Don’t you know that’s hard?
No one wants to hear what you have to say.
Good luck with that…seems like a waste of time to me.

How many times have you heard this in your life?
How many times have you gone to your friends, family, or colleagues with a new creative idea and had cold water splashed in your face?

How many times have you shared your Dreams to only have them squashed by negativity?

You know who these people are in your life, and their words have been painful.

Like the pincers of a crab.

Crabs are interesting creatures.  I recently heard a story about a man who was concerned when he saw a barrel full of crabs.  The lid was off, and he said to the fisherman, “aren’t you afraid they will all crawl out?”

The fisherman smiled and said,

“Nope.  Anytime one of the crabs tries to rise up and crawl out, he is pulled back by all the other crabs.  They keep each other down.  The work is done for me.”

Think of what happens when a negative person enters a room, or you are surrounded by people stuck in blame and a victim mentality. There is a feeling of deflation, an energetic pulling down.  And they are looking for commonality.  In essence they are saying, “come join me in the barrel.”

So, down you go, and as you stare up at the open sky, you wonder if you will ever be able to rise.
You wonder if your Dream was ever worth it at all.

How can you create from there?

Problems and tasks>
A: List every sentence in the crab-barrel passage that begins with the words "How many times".
B: Please rewrite the crab-barrel passage starting at "Don’t you know" and ending at "in your face?", changing "cold water" to "ice water".

(Collected data entries)
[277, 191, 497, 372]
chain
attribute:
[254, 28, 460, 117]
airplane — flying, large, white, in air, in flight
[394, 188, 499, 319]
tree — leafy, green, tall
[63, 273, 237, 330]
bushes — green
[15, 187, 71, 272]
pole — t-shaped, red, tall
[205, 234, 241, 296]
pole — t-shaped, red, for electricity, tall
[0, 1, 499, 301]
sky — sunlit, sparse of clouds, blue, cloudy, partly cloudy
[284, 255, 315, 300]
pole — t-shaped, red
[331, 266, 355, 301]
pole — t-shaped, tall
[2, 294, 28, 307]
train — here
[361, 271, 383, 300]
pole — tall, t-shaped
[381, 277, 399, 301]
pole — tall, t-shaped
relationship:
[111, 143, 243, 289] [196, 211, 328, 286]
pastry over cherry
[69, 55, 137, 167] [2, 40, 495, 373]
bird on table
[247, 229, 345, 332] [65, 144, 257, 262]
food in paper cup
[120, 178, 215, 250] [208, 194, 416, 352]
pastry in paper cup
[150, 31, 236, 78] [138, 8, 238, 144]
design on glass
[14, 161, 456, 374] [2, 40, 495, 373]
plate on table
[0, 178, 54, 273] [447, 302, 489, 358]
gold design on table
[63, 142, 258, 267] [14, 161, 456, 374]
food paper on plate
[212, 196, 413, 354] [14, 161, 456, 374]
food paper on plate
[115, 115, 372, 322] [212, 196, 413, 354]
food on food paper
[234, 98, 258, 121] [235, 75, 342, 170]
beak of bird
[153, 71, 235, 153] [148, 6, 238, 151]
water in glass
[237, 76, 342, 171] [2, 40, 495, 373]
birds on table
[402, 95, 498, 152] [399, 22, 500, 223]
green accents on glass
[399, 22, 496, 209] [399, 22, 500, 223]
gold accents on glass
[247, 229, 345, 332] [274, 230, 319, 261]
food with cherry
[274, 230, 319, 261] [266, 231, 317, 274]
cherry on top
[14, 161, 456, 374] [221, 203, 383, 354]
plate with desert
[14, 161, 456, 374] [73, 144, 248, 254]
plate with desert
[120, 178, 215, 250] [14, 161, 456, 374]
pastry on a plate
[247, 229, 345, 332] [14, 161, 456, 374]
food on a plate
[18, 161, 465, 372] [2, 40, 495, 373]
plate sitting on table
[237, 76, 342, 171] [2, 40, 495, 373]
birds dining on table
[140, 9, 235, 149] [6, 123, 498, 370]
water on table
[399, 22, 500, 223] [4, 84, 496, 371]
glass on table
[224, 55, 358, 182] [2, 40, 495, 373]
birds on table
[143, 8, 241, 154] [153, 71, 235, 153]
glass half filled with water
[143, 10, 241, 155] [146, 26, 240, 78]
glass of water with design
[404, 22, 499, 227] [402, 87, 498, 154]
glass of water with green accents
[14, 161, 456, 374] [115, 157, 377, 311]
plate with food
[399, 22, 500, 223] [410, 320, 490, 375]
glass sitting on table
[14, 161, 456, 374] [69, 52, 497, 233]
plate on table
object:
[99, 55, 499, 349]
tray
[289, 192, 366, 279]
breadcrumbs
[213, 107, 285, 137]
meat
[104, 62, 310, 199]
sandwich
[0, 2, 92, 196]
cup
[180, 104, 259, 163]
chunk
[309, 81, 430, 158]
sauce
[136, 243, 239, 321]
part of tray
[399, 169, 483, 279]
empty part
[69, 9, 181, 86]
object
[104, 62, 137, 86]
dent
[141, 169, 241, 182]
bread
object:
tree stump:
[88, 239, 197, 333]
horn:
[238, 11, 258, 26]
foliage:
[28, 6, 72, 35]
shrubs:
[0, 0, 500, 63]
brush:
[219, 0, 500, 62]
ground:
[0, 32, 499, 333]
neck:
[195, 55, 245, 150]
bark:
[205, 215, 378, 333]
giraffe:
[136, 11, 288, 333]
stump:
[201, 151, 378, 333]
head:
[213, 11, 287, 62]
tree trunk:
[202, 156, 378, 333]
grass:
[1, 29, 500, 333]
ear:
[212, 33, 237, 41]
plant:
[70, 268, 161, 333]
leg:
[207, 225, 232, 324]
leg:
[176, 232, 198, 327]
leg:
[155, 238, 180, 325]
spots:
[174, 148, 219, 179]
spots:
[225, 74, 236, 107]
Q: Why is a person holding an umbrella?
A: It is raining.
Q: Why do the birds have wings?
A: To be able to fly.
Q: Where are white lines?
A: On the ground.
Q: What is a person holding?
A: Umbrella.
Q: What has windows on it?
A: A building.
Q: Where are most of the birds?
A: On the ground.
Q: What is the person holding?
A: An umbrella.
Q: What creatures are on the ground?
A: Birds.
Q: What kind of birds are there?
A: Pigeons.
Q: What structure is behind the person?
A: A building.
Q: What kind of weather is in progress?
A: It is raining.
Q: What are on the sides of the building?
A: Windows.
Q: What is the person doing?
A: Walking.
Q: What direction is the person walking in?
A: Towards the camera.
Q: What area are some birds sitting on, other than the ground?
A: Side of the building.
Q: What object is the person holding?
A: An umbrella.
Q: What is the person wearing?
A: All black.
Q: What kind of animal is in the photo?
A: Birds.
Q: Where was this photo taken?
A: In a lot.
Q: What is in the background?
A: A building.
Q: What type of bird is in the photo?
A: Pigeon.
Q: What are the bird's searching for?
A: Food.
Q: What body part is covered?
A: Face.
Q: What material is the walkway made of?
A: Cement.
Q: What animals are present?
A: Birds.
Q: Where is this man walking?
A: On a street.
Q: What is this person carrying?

Answers to the exercises>
A:
How many times have you heard this in your life?
How many times have you gone to your friends, family, or colleagues with a new creative idea and had cold water splashed in your face?
How many times have you shared your Dreams to only have them squashed by negativity?

B:
Don’t you know that’s hard?
No one wants to hear what you have to say.
Good luck with that…seems like a waste of time to me.

How many times have you heard this in your life?
How many times have you gone to your friends, family, or colleagues with a new creative idea and had ice water splashed in your face?